Hurricane Ridge
Port Angeles, WA
Hurricane Ridge sits at 5,242 feet elevation and offers panoramic views of the Olympic Mountains, including Mount Olympus on clear days. Alpine wildflower meadows bloom from late June through August, and black-tailed deer frequently graze in the meadows near the visitor center. In winter, the road is open on weekends and holidays for snowshoeing and cross-country skiing.
Photography Guide
- Best Time
- golden hour
- Crowds
- Busy
- Shot Types
- widelandscapeportraitdetail
- Best Seasons
- summerfallwinter
Author's Comments
You drive up from Port Angeles in the dark if you are serious about the morning light, and the road climbs through fog that you do not entirely escape until the last mile. Then the trees thin, the ridge opens, and on a clear morning the Olympics are simply there, rank after rank of them, with Mount Olympus holding the far distance under whatever snow has not yet melted. It is a view that does not really need your help.

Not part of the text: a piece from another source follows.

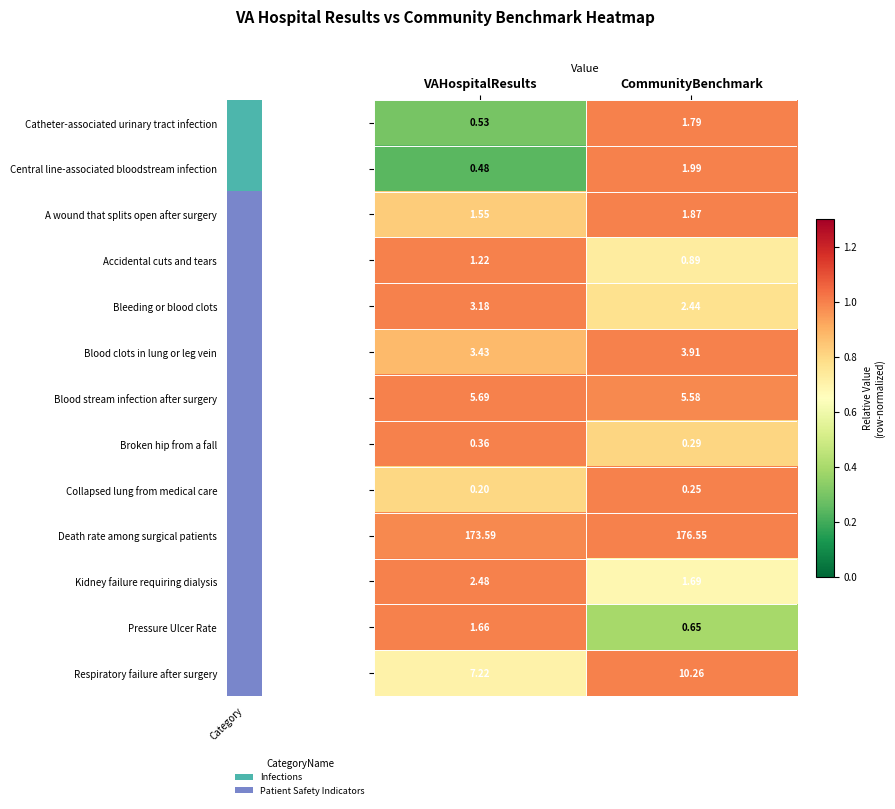

At which category is the sum across all series the highest?

CommunityBenchmark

That is the problem with photographing Hurricane Ridge. The wide shot is a given, and a thousand people will make it this week, and most of those photographs will look approximately the same. The picture I keep working toward is smaller. Late July, the lupine and paintbrush are out in the meadows below the visitor center, and a black-tailed deer will often wander through the wildflowers in the slow hour after sunrise. Get low. Let the flowers carry the foreground and the mountains fall away behind, slightly soft. That is the frame. Golden hour here is genuinely golden in a way that lower elevations rarely manage. The light at 5,000 feet is cleaner, the shadows on the ridges deeper, and the layers of mountain behind mountain go from blue to bluer to almost white at the horizon. Stay through sunset if the sky is doing anything at all. Most visitors leave by six, and the ridge in the last hour of light belongs to the few who waited. In winter, when the road opens on weekends, the meadows go silent under snow and the photograph becomes something else entirely. Quieter. Less generous. Worth the drive on its own terms.